Hence we have innate neural networks. The properties of such a network are glaring and glaringly vast, yet as with anything, I believe they can be brought into crystallisation, and, furthermore, are common to all species of being, male or female, and so on. 

I will come to an end shortly, on this discussion of consciousness, but I leave you with the thoughts that follow. 

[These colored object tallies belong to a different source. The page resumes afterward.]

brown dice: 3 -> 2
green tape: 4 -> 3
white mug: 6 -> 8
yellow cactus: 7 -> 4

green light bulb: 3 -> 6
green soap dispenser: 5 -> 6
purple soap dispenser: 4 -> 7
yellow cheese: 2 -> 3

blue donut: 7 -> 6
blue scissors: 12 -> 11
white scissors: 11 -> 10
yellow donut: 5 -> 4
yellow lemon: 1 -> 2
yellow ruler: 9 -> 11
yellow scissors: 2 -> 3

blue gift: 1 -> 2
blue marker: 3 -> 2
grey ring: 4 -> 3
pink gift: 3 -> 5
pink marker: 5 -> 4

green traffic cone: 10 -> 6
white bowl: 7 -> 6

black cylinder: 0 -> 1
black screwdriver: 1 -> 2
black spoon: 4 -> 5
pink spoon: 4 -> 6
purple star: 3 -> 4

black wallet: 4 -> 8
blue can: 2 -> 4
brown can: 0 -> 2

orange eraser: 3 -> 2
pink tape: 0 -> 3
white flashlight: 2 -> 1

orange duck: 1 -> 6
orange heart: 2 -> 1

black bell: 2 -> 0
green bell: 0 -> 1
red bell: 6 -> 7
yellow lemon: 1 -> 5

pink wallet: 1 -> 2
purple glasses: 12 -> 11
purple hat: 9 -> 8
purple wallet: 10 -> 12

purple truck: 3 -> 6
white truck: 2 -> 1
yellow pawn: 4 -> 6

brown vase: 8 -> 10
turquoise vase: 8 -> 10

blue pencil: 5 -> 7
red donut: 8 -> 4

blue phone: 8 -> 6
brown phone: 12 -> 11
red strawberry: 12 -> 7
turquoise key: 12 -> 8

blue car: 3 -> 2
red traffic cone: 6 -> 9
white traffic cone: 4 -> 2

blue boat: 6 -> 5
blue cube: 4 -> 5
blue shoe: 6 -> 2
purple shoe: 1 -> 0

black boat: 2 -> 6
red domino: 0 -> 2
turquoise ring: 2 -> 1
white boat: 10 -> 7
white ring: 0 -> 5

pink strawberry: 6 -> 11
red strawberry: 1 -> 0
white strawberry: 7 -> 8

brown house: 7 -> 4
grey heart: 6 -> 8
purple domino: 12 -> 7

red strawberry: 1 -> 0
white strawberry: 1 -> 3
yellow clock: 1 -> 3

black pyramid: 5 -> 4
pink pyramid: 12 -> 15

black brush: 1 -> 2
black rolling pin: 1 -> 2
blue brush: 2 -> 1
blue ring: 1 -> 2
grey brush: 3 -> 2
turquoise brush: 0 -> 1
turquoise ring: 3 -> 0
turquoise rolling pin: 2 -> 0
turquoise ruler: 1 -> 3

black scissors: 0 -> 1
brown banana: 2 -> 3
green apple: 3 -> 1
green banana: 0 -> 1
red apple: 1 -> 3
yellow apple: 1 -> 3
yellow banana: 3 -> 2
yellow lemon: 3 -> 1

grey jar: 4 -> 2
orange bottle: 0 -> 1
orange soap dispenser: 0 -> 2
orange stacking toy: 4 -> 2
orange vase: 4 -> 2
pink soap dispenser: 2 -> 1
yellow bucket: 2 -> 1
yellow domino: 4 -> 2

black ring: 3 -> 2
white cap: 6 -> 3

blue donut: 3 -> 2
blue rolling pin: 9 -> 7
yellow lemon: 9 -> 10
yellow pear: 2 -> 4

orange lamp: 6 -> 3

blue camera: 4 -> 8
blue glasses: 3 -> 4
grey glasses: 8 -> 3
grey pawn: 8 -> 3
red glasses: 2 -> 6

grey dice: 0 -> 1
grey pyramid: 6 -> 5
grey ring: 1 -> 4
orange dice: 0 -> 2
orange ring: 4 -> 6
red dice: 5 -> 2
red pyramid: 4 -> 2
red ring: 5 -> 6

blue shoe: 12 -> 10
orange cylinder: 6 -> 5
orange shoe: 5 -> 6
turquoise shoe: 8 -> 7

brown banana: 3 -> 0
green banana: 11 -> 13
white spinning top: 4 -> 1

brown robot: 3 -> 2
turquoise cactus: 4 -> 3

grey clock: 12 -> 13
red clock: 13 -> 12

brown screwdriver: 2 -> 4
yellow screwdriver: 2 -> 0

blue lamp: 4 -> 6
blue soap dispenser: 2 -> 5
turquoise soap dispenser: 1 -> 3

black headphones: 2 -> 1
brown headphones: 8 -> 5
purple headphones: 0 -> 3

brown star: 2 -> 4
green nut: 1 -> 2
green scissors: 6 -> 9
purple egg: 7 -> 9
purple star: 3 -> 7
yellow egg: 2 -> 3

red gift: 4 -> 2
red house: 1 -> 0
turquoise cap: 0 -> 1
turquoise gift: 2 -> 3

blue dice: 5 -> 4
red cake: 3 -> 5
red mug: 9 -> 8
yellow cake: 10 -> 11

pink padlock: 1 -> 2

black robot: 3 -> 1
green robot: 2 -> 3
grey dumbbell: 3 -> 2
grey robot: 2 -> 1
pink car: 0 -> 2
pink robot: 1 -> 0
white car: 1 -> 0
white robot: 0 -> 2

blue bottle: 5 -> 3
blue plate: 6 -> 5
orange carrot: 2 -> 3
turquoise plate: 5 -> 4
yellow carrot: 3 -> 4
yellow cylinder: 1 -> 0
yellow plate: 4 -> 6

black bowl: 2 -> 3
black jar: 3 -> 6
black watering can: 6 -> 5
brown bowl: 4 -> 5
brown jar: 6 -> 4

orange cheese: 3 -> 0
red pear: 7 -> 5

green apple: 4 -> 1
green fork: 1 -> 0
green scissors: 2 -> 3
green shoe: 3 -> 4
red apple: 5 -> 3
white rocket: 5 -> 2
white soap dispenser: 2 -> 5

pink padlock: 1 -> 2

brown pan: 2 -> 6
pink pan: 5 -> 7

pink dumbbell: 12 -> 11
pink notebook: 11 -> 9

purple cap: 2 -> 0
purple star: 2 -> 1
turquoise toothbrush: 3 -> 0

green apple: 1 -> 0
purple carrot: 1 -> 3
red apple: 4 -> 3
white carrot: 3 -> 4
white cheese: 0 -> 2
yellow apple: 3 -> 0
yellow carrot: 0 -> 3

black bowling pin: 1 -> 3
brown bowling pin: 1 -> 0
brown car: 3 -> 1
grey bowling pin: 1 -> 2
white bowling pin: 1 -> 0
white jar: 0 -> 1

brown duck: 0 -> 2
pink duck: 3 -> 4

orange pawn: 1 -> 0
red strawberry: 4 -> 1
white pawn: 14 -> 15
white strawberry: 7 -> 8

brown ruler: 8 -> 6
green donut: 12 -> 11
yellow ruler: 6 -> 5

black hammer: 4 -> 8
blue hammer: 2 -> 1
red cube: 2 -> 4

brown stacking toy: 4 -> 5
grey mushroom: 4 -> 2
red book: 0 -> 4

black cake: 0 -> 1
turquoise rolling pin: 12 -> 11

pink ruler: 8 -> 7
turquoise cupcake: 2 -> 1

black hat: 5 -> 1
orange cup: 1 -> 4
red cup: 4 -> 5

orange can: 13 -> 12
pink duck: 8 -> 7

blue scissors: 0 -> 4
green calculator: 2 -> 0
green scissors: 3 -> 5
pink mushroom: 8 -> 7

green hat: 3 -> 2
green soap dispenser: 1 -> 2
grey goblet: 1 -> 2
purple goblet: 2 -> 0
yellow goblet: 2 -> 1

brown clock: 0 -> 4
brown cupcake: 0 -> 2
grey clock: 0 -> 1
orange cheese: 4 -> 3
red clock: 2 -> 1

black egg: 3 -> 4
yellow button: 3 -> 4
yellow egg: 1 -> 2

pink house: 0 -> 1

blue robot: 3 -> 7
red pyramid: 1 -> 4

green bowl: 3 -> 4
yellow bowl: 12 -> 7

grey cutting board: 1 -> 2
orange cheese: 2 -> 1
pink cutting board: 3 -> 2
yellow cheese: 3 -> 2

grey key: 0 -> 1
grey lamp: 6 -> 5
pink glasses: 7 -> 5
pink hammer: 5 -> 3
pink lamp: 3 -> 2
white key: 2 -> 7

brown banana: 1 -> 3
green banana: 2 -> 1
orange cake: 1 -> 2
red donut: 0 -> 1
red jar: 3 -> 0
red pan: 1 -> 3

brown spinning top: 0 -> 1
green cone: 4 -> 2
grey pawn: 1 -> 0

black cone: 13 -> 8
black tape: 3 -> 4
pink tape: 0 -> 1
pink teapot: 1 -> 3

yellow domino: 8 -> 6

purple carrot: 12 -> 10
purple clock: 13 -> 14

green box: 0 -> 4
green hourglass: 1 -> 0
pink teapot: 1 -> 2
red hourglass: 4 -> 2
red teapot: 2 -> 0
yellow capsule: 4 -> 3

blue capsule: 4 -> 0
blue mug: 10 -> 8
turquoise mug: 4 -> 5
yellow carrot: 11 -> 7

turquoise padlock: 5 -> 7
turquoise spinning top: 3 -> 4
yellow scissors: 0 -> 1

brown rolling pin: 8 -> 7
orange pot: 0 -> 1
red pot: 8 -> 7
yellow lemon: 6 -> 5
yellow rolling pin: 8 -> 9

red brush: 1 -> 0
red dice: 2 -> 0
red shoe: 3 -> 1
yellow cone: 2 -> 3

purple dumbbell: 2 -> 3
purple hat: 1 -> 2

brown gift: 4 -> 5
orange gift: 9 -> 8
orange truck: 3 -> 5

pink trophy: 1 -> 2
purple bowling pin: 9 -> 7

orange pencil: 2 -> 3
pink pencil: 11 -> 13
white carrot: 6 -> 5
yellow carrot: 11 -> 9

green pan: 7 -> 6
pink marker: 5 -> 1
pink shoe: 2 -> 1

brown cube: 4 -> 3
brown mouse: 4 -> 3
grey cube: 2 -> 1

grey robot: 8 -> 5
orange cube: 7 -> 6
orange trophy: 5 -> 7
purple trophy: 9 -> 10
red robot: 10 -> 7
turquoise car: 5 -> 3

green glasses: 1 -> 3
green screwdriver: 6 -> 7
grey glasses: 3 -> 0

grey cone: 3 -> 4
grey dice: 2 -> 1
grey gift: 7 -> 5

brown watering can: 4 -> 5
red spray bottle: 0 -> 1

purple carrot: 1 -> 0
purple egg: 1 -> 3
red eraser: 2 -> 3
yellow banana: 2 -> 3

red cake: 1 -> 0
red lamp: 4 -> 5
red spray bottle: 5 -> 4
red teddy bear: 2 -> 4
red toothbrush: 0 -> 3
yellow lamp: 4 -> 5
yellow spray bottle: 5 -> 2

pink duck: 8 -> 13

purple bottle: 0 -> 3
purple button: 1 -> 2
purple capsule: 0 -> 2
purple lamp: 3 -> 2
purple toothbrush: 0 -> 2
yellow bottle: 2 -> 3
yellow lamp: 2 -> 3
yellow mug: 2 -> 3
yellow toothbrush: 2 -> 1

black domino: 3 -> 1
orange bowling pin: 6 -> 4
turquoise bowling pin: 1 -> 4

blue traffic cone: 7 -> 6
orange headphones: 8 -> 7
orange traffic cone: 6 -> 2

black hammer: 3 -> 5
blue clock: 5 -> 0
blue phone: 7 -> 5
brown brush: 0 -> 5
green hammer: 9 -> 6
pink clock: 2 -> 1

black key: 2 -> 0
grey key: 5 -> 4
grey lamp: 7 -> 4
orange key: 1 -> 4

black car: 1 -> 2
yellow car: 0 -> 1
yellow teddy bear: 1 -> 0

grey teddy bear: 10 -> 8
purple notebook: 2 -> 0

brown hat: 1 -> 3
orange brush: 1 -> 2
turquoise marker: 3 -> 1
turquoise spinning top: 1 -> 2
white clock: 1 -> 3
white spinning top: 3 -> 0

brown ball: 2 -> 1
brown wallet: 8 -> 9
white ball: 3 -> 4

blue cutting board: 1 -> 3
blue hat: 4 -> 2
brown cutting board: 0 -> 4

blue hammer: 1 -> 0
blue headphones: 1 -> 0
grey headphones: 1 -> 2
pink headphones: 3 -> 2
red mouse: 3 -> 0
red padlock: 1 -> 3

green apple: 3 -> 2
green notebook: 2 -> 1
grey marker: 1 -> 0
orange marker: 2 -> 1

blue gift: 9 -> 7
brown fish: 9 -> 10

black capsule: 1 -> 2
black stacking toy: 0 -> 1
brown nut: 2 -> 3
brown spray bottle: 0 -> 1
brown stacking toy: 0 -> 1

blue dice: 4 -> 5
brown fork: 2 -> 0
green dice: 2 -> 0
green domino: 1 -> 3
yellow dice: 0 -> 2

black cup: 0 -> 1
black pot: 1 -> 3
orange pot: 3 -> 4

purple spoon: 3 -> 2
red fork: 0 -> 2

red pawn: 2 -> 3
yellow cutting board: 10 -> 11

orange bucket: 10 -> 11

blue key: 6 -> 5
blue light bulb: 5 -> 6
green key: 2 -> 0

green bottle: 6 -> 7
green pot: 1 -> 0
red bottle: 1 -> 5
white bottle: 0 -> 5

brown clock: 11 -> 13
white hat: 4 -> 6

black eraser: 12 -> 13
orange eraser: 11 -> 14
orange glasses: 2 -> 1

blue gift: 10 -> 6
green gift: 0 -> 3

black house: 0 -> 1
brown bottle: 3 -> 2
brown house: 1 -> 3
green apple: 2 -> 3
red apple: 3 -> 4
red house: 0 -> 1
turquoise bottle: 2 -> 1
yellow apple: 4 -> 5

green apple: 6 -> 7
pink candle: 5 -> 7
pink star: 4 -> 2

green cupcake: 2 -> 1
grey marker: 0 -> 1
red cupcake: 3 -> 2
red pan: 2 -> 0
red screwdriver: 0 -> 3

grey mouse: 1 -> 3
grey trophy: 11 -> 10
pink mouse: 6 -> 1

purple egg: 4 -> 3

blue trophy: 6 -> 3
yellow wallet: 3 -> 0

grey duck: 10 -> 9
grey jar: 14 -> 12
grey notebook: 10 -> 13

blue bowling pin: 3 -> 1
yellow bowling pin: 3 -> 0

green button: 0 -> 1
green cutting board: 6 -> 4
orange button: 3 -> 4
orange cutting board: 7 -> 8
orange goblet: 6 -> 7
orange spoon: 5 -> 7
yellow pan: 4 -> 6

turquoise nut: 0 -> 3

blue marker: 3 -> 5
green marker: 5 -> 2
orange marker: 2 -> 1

Consciousness, if introspection and investigation through self-examination have anything to do with it, is finely grained. That is what is so fascinating about it. That is what is so mysterious about it. The experience of the physical world, in waking life, for me personally, is a matter of light and touch, and the other senses. Yet it seems the human brain (for those who are aware of their own possession of such) is capable of storing light to be saved for such experiences as dreams, and lucid dreams, and imagination. The innate light that we possess can illuminate our unconscious experiences and, as I say, it is finely grained. That is, our dreams seem to possess such fine graining in the quality of our innate experiences, that it becomes harder and harder to appreciate that the physical world (which may be extended to synaptic and neural experiences) is quantum at all, or in other words, particulate. There remain to be had discussions of time, and space, and light, and all manner of other entities of which we may attribute the tag a limit.

For what is not a limit? 

I wish to say one last thing in this blog post. I believe that, whether or not you take into account the admittedly abstruse or inscrutable things I have said here, the goal of a true understanding of consciousness is to attain a state of universal access to a common innate entity. Perhaps our common origin (in that of the big bang) may go some way to afford this task, and perhaps the real wonder is why we have not already reached this achievement. But I would encourage people to make it a common endeavour to think deeply about the ways in which we can finally, through all our failed attempts, make a good go at finding a physics of consciousness. 

Thanks very much, 

Daniel Frederick Best, Cert He (Open).